AUSTIN, Texas – The Giant Magellan Telescope (GMT) is a next-generation optical/infrared telescope being developed in northern Chile that will make important discoveries on subjects such as galaxies in the early Universe and Earth-sized planets orbiting nearby stars.
The University of Texas at Austin is investing another $45 million in the GMT, the world’s most powerful telescope. This additional funding brings the university’s total commitment to $110.3 million.
The GMT organization is an international consortium and new investments from its partners now total $205 million to accelerate construction. In addition to UT Austin’s recent contribution, it includes commitments from the Carnegie Institution for Science, Harvard University, the São Paulo Research Foundation (FAPESP), the University of Arizona, and the University of Chicago.
“I am pleased that six like-minded partners of the Giant Magellan Telescope have worked together to make an impressive new financial commitment to build the telescope and its instrumentation, and bring the telescope closer to first light,” said Taft Armandoff, director of McDonald University Observatory and Vice Chairman of the Board of Directors of the GMT organization. “GMT will provide transformative observation opportunities for our faculty, students and researchers.”
The funds will be used to manufacture the 12-story telescope structure at Ingersoll Machine Tools in Illinois, to continue advances on the telescope’s seven primary mirrors at the Richard F. Caris Mirror Lab in Arizona, and to build one of the most advanced scientific instruments, dubbed by UT Austin GMT Near Infrared Spectrograph (GMTNIRS).
“We are honored to receive this investment in our future,” said GMT President Robert Shelton. “The funding is truly a joint effort by our founders. It will lead to the manufacture of the world’s largest mirrors, the giant telescope mount that holds and aligns them, and a scientific instrument that will allow us to study the chemical evolution of stars and planets like never before.”
The funding comes after the National Academy of Sciences Astro2020 Decadal Survey evaluated the Giant Magellan Telescope as a core partner of the United States Extremely Large Telescope Program. Astro2020 ranked the program a top priority and said it was “absolutely essential if the United States is to maintain a leadership position in ground-based astronomy.”

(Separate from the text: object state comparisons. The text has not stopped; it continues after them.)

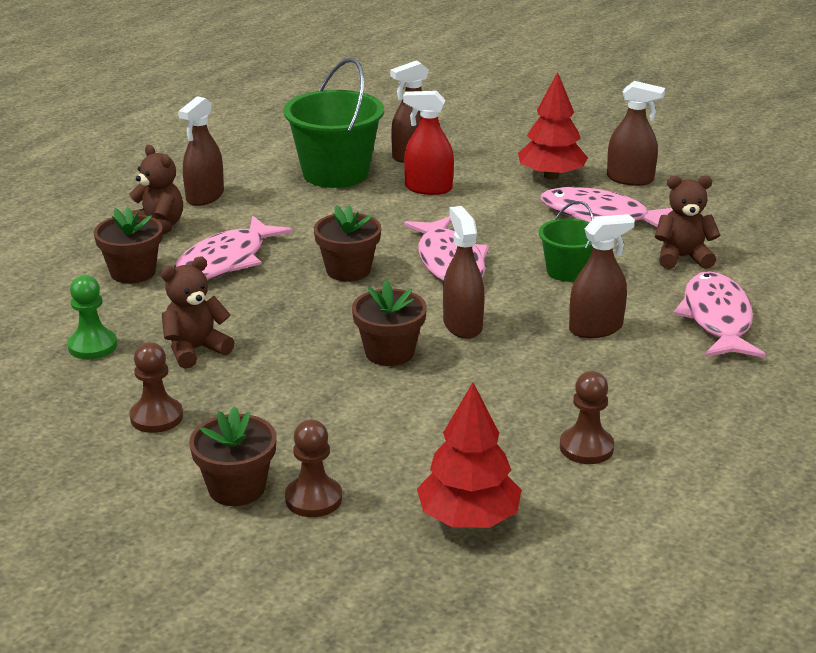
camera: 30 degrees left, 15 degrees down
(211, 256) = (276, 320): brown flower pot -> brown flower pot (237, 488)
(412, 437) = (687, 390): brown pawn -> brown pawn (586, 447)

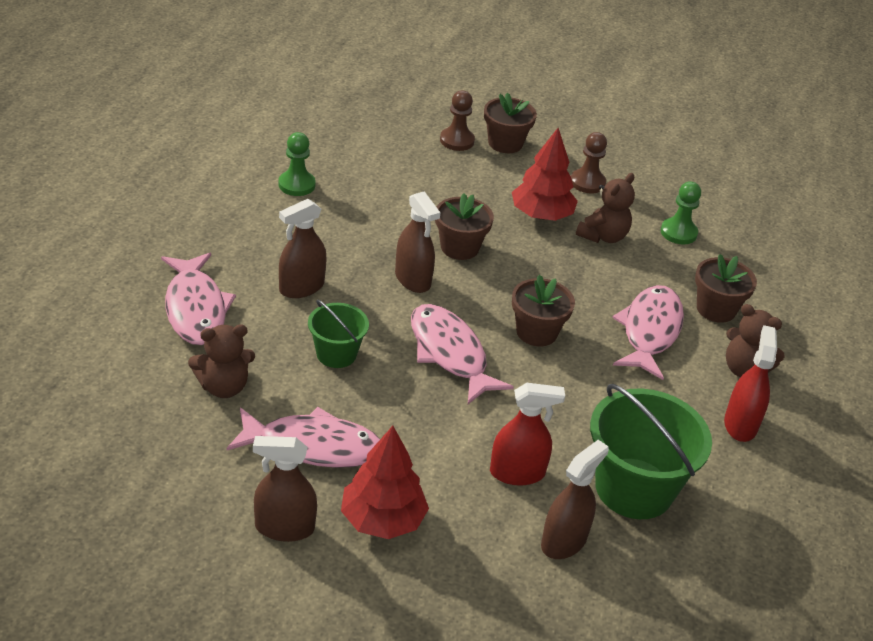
camera: 160 degrees right, 10 degrees up
(205, 196) = (740, 424): brown spray bottle -> red spray bottle
(468, 518) = (361, 137): red tree -> red tree (541, 215)
(586, 447) = (296, 185): brown pawn -> green pawn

GMT is under construction at Carnegie’s Las Campanas Observatory in Chile and will allow astronomers to look further into space in more detail than any optical telescope before. It will have ten times the light-gathering area and four times the spatial resolution of the James Webb Space Telescope (JWST) and will be up to 200 times more powerful than existing research telescopes.
This unprecedented angular resolution, combined with revolutionary spectrographs and high-contrast cameras, will work in direct synergy with JWST to enable new scientific discoveries. GMT will be the next step in studying the physics and chemistry of the faintest light sources in space that JWST will identify. This includes scouring the atmospheres of potentially habitable planets for life, studying the first galaxies to form in the universe, and finding clues that unlock the mysteries of dark matter, dark energy, black holes, and the formation of the universe unravel.

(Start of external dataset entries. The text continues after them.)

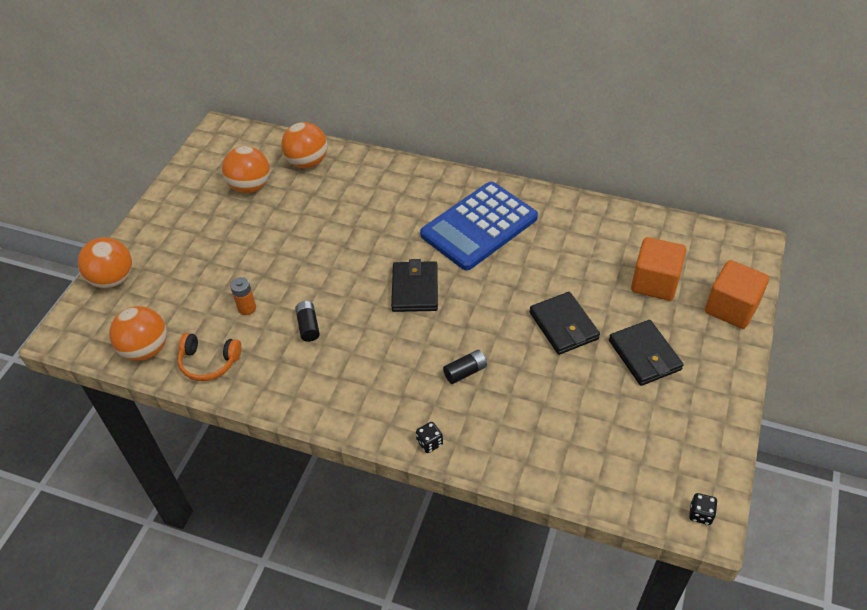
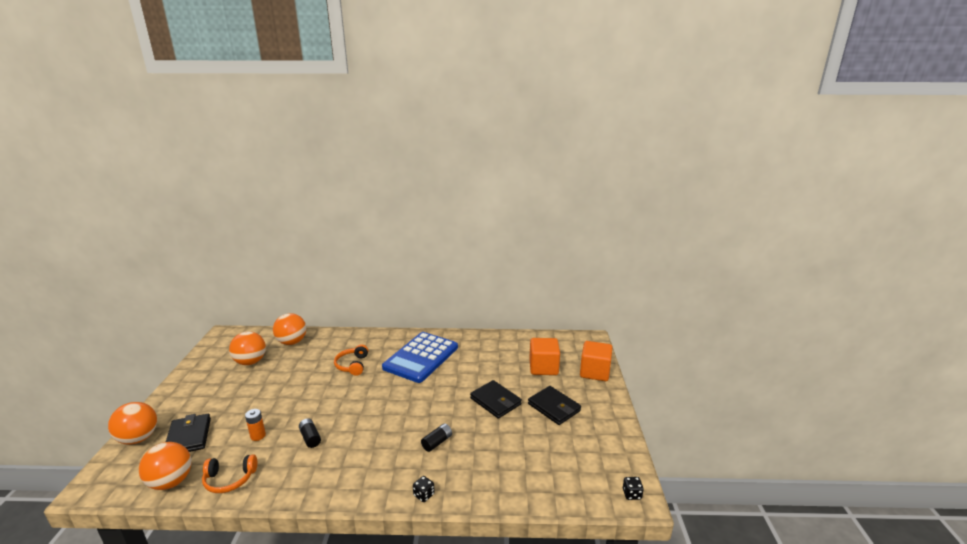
camera: 20 degrees left, 25 degrees down
(381, 220) = (352, 365): none -> orange headphones
(415, 289) = (386, 400): black wallet -> black wallet (189, 437)

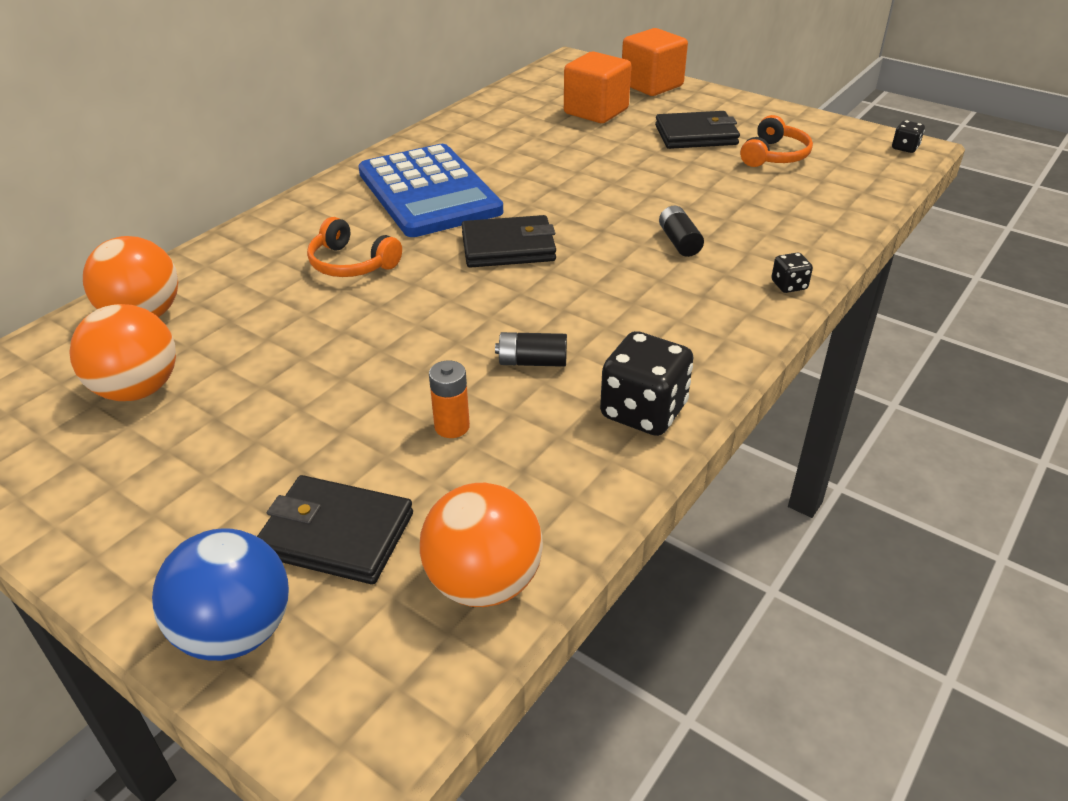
camera: 55 degrees left, 15 degrees up
(138, 438) = (236, 632): orange ball -> blue ball
(229, 479) = (560, 489): orange headphones -> orange headphones (774, 156)
(290, 483) = (643, 411): none -> black dice
(495, 401) = (633, 169): black wallet -> black wallet (508, 247)

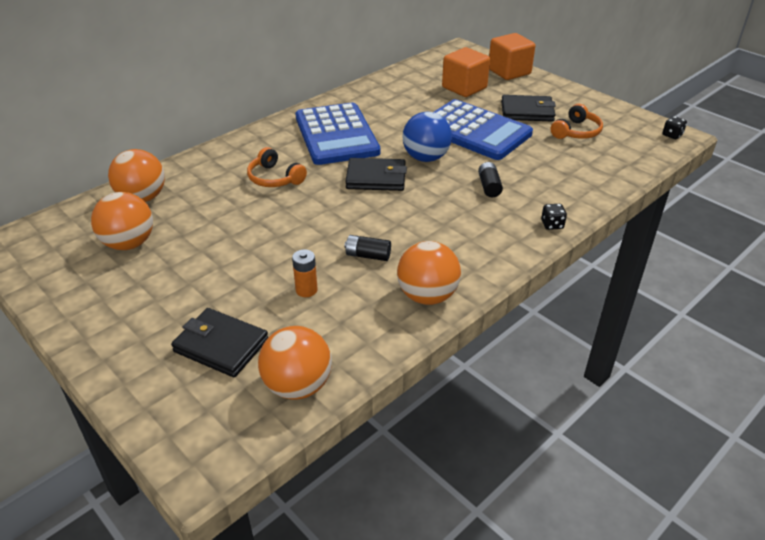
camera: 10 degrees right, 0 degrees up
(236, 632) = (151, 392): blue ball -> blue ball (426, 158)
(631, 168) = (474, 131): none -> blue calculator
(643, 411) = (427, 296): black dice -> orange ball

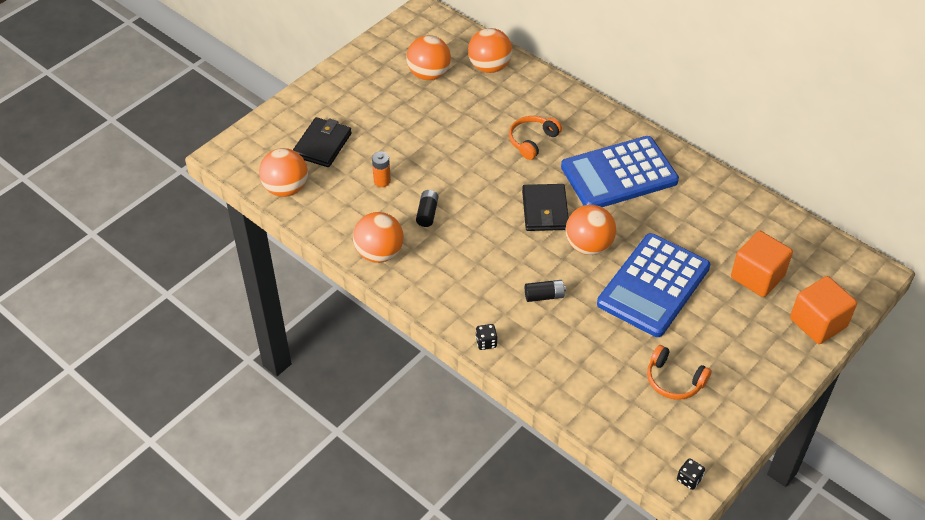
camera: 85 degrees right, 10 degrees up
(426, 158) = (588, 246): blue ball -> orange ball
(527, 111) = (712, 336): black wallet -> none

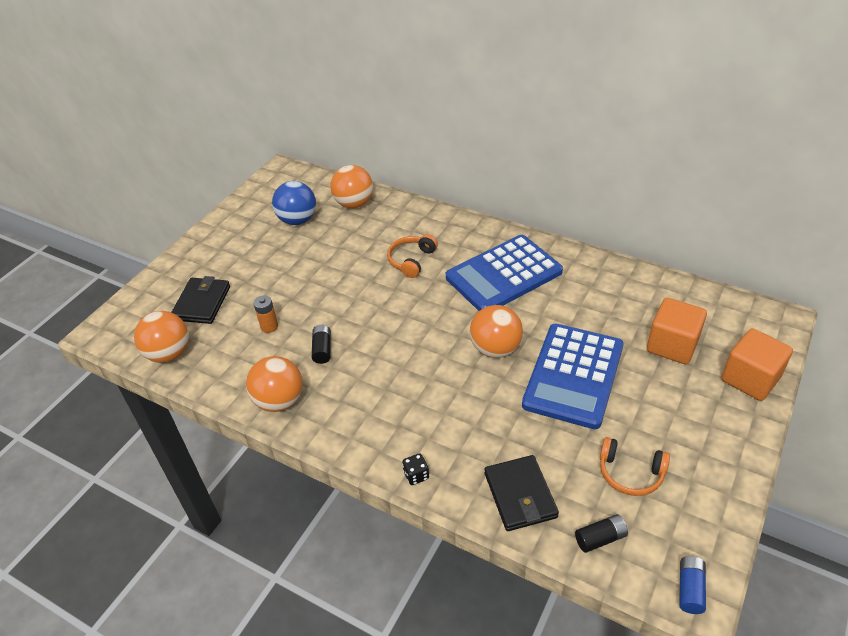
camera: 10 degrees left, 5 degrees down
(429, 74) = (297, 220): orange ball -> blue ball
(544, 296) = (465, 410): black battery -> black battery (600, 538)
(545, 210) = (441, 322): black wallet -> black wallet (520, 495)
(689, 479) = (690, 589): black dice -> blue battery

“We work with some of the brightest engineers and scientists at the world’s leading research institutions,” said Walter Massey, GMT chairman and former director of the National Science Foundation and chairman of Bank of America. “The recent contributions of our investment partners to the Giant Magellan Telescope collectively push the frontiers of astronomy, make the future a reality, and allow us to answer several important scientific goals, including ‘Are we alone in the universe?'”

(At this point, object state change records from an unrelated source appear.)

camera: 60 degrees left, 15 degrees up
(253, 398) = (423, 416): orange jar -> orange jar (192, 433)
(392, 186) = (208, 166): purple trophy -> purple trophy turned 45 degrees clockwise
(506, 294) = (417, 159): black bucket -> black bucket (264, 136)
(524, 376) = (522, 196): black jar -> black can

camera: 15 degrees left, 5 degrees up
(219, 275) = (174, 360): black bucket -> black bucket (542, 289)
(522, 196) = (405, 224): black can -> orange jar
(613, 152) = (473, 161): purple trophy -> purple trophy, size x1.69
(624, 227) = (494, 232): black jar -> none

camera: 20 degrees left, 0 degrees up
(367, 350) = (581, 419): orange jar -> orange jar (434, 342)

The telescope has already made considerable construction progress in recent years. Six out of seven primary mirror segments were cast in Tucson, Arizona. The third primary mirror segment has completed its two-year polishing phase and is undergoing final testing. Construction of a 40,000 square foot facility in Rockford, Illinois to manufacture the telescoping structure has been completed. Production of the telescope’s first adaptive secondary mirror is well underway in France and Italy, and the site in Chile is being prepared for the next phase of construction and foundation pouring.
This latest $205 million investment round positions the Giant Magellan Telescope as one of the first of a new generation of extremely large telescopes to be built. First light is expected by the end of the decade.